My dad and Kenny Miller were together on the afternoon of December 7, 1941. They heard the news of the Japanese attack on Pearl Harbor together. And they decided to enlist in the Army the next morning when the recruiting station opened. These were kids who had been abandoned by America, but they were outraged that someone would attack Her. They were poor, seldom-do-wells who demanded that She be protected, even with their lives.
December 8, 1941 Kenny was in line in front of my dad. They each signed up, enlisted in the American Army to defend Her with their lives. They were split up. My dad ended up as an engineer building airfields in India, then Burma and ultimately in China. Kenny ended up as a waist gunner on a B-24 serving in the 8th Air Force (389th BGr, 566th BSq) in England. Two American boys from St. Paul, Minnesota shuffled by the winds of chance to the far corners of the world.
Kenny was killed in 1944 when his B-24 was shot down over Holland. His body was buried with dignity by the local Dutch people in their cemetery. (And after the War moved to an American Military Cemetery). He was honored then and is still honored by the Dutch as one of thousands of Americans who died setting them free.
My dad, his brothers and Kenny's brothers all served in WWII and all made it home. They went on to have families and birthdays and good jobs and some bad jobs and good marriages and some bad marriages and grand kids and almost new Chevrolets and all the things that were part of the American dream. They worked hard and made America a better place than the one that they grew up in. Kenny never came home. He remained the small kid (probably from poor diet as a child) who went off to war to protect his America.
My dad never told me this (in fact this is one of many tidbits of my dad's humanity that my mother revealed long after dad died), but each year around Memorial Day he would go to the National Cemetery at Fort Snelling and lay some flowers at the monument. The flowers were in Memory of his best friend Kenny, who died because he was in line in front of my dad at the recruiting station on December 8, 1941. My dad wasn't that morbid or responsible, but he was well aware of the randomness of life and of death.
I'm not going to go to Fort Snelling today.
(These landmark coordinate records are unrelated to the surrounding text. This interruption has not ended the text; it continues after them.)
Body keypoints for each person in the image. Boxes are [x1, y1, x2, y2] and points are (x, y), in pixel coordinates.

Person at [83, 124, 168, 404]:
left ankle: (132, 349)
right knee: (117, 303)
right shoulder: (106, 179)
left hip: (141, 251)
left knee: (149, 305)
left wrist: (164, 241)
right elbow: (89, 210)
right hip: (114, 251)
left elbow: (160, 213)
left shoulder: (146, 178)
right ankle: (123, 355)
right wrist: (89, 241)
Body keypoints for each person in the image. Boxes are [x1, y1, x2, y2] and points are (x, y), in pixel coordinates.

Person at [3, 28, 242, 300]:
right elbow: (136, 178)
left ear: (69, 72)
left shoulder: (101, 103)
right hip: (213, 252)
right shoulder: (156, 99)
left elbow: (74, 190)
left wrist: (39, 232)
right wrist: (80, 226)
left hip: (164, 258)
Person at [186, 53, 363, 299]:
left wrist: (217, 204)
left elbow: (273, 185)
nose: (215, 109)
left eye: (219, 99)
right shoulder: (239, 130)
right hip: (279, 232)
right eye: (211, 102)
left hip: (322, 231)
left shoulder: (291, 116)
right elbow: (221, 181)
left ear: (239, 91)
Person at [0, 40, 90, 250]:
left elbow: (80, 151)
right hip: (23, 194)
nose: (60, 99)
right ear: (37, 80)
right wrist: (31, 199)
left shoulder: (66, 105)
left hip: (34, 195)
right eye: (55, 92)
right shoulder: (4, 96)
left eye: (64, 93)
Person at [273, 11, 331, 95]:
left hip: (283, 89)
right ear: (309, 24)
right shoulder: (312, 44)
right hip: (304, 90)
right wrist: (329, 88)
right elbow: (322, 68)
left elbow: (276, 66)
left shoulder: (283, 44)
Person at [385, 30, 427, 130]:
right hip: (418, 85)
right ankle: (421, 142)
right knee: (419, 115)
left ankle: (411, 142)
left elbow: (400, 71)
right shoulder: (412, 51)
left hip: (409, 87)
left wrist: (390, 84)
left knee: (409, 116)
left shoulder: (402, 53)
But I am going to set some flowers aside in Memory of Kenny Miller and all the other kids who died to keep America free. Those who died because, no matter what hand they had been dealt, they knew they had to protect Her.
Mr. Flannery
P.S. - I found this note posted on another blog and it brought a tear to my eye:
I received an e-mail today from Mrs. Irma Haex of Holland. She and her teenage son, Wesley, have adopted the graves of four Americans buried in the Netherlands American Cemetery in Margraten.
Irma writes...
We do this out of respect for the men who paid the ultimate price for our freedom, it is 65 years ago that the war ended, but most of the Dutch people won’t forget.
I thought people here might enjoy knowing that there people like Irma and Wesley Haex, tending the graves of our fallen overseas
P.P.S. -- Kenny was the only member of the crew killed that day. Everyone else escaped the plane and eventually was captured by the Germans. They all lived to be liberated from POW camps by American soldiers near the end of the War. The official account states:
"Miller was killed at his waist gunner’s station during the fighter attack. The Germans originally buried his body in the village cemetery at Henrick-Ido-Ambacht, South Holland, Netherlands."